The defendant had said in a five-page typed letter to Judge Carol Bagley Amon that he no longer believed in radical Islam.
"My actions are inexcusable and cowardly," he wrote. "After giving a deep thought, I truly hate my actions, and I know that I will never pursue such behavior again that is not only un-Islamic, but also destroyed my family and my life."
He was charged in October with attempting to use a weapon of mass destruction and attempting to provide material support to al-Qaida. He pleaded guilty in February.
Nafis told the judge he had a stammering problem and no real friends in his native country.
"For being a very simple guy, I fall for people very easily," he wrote in explaining how he fell in with a group of radical students at his university there. "I was becoming religious but never realized that I was misguided slowly but surely with the wrong teachings of Islam."
He originally came to the United States to study cybersecurity at Southeast, where he also became vice president of the school's Muslim student association.
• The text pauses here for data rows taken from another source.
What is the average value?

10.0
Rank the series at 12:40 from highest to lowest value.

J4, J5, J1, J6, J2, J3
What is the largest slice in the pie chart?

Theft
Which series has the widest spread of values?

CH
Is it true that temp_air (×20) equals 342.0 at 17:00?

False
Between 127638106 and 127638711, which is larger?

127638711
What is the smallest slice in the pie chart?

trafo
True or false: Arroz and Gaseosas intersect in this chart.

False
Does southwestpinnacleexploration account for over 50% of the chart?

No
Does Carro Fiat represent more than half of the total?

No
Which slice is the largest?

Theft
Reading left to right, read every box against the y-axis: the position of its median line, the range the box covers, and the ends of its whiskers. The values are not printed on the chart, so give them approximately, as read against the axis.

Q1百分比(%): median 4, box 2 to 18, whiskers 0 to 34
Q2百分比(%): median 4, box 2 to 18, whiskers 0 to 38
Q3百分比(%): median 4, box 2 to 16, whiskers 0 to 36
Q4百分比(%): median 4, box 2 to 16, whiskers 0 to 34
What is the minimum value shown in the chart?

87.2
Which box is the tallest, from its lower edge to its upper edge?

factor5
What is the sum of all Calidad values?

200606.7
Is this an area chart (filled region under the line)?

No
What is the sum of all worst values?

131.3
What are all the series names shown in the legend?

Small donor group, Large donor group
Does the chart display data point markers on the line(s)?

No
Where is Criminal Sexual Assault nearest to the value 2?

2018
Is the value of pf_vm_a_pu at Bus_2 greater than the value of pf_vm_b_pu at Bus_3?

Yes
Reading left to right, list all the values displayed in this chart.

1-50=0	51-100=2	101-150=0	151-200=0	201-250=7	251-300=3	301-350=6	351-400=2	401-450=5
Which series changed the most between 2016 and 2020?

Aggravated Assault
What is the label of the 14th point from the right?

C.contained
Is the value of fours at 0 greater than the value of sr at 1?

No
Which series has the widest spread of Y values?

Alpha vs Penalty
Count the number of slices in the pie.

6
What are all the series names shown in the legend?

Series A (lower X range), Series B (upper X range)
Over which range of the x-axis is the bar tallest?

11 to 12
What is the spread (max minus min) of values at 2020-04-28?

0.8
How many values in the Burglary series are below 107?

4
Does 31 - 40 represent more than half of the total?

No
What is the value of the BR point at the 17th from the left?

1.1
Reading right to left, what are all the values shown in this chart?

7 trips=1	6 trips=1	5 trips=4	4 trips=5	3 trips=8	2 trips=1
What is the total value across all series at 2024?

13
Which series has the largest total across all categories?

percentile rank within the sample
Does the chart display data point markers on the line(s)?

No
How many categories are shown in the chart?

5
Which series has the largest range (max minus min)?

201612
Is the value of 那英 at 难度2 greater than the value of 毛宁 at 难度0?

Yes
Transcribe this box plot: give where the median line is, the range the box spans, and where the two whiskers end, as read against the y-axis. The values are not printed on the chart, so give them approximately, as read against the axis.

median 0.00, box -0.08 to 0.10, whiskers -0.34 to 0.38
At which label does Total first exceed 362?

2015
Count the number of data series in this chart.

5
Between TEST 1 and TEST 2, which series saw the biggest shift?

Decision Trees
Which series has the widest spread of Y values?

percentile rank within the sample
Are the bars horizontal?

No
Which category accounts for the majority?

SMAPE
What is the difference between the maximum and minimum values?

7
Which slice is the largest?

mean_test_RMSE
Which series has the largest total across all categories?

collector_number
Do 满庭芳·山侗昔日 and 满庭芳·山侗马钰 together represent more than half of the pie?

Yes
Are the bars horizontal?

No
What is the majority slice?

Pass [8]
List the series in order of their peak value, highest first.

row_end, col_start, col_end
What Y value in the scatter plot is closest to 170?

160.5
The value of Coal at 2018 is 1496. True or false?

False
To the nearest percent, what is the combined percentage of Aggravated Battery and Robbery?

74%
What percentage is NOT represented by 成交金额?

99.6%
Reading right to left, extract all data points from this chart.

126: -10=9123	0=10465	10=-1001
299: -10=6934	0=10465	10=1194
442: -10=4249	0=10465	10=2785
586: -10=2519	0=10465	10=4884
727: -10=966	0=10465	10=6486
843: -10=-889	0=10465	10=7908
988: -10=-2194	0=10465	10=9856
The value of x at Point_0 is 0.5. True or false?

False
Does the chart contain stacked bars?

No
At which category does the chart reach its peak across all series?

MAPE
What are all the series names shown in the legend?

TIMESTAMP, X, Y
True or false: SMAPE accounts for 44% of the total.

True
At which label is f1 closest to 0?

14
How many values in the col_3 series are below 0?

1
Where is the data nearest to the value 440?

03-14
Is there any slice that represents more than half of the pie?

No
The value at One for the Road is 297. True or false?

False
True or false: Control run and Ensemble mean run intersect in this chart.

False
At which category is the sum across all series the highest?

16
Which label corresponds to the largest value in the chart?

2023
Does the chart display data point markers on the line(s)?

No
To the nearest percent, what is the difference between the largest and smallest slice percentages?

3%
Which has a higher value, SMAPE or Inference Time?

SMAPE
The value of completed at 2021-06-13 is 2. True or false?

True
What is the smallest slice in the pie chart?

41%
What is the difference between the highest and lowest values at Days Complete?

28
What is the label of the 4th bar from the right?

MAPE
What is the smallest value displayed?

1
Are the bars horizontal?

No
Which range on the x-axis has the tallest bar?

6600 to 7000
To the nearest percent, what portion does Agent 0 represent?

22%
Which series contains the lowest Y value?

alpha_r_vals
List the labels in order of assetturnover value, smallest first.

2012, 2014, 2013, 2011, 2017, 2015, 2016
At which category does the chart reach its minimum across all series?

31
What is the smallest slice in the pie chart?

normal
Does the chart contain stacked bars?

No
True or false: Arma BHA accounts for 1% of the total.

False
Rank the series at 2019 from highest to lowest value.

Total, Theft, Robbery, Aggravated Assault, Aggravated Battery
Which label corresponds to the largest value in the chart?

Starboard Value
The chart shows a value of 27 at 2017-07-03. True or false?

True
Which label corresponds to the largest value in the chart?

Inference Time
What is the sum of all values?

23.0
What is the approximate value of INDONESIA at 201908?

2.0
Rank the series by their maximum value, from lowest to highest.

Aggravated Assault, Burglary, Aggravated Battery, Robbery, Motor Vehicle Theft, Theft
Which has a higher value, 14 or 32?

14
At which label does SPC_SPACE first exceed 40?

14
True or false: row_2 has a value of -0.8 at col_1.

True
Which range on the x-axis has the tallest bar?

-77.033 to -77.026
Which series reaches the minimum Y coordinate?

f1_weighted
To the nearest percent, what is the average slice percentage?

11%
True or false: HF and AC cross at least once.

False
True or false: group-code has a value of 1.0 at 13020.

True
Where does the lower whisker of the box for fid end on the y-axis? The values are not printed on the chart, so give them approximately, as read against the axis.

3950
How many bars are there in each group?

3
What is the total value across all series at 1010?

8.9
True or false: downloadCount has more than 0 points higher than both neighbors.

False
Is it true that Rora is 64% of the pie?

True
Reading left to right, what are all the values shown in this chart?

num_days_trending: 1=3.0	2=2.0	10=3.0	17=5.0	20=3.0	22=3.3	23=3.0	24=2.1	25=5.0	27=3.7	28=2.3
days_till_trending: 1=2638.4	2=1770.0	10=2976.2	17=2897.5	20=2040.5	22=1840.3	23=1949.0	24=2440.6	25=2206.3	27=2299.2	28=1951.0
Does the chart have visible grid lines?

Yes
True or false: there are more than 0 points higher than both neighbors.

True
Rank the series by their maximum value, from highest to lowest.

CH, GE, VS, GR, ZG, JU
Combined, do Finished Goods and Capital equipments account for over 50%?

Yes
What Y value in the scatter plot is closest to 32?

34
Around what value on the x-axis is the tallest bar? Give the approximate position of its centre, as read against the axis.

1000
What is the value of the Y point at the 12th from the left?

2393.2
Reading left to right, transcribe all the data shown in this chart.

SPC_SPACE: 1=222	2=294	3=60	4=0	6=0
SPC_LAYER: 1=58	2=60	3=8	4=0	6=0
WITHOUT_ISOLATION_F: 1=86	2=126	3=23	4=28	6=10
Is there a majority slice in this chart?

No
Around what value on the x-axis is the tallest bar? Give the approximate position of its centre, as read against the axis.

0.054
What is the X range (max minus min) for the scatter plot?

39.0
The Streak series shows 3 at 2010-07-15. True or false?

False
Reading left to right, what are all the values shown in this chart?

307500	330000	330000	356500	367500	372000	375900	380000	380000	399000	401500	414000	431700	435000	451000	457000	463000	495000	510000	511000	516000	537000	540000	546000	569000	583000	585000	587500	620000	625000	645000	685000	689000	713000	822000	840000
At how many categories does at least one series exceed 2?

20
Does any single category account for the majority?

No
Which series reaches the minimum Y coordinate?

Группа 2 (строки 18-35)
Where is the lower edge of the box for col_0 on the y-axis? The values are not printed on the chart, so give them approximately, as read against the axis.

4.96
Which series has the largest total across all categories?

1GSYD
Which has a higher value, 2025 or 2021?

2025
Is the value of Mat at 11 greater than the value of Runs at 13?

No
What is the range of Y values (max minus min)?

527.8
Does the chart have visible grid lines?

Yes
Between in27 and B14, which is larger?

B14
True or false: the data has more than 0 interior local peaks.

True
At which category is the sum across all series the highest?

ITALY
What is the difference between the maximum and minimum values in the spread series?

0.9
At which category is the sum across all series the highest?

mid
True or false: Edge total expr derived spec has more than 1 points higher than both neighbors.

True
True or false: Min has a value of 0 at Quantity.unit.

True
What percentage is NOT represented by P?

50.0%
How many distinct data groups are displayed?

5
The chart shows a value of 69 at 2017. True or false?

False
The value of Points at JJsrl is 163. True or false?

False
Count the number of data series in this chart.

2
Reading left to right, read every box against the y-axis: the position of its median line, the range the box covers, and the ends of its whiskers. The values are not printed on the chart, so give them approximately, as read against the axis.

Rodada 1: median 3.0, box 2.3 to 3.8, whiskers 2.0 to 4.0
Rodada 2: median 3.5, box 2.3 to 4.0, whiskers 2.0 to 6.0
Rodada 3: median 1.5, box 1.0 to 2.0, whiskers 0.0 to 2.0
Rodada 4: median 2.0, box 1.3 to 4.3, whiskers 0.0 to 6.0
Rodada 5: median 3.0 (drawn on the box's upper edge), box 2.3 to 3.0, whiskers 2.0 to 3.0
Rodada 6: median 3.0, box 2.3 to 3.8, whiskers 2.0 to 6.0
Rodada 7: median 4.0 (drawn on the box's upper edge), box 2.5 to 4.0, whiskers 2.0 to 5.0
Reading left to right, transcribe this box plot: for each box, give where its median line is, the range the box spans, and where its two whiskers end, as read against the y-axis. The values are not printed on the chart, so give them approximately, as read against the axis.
But he was put on probation because of poor grades, he said, and came to New York to find a job. While in New York, he discovered a woman he cared about back in Bangladesh was cheating on him, he said.
It made him suicidal, which is forbidden in his religion, he said, and pushed him over the edge.
Authorities say Nafis adopted increasingly more radical views and began using Facebook and other social media to seek support for a terror attack. One of his contacts turned out to be a government informant who notified authorities.
While under investigation, Nafis spoke of his admiration for Osama bin Laden and talked of writing an article about his plot for an al-Qaida-affiliated magazine. He also talked about wanting to kill President Barack Obama and bomb the New York Stock Exchange, officials said.
As the plot progressed, Nafis selected his target, drove a van loaded with dummy explosives to the door of the bank and tried to set off the bomb from a hotel room using a cellphone he thought had been rigged as a detonator, authorities said. No one was ever actually in danger because the explosives were fakes provided by the government.
Nafis said he has been shown great kindness while in the U.S. -- and in prison. "Everybody is very respectful towards religion," he wrote. He has been allowed to pray, and given halal food and fresh fruits.
"Truly after being in prison, my viewpoints toward America has really changed," he said. "I want to say to Your Honor that I love Americans."
His parents, who live in Dhaka, pleaded for mercy in letters to the judge. His mother, Rokeya Siddiqui, described her son as shy, ridiculed and unfocused. He was, she said, "just a kid." "He doesn't have any idea around the world."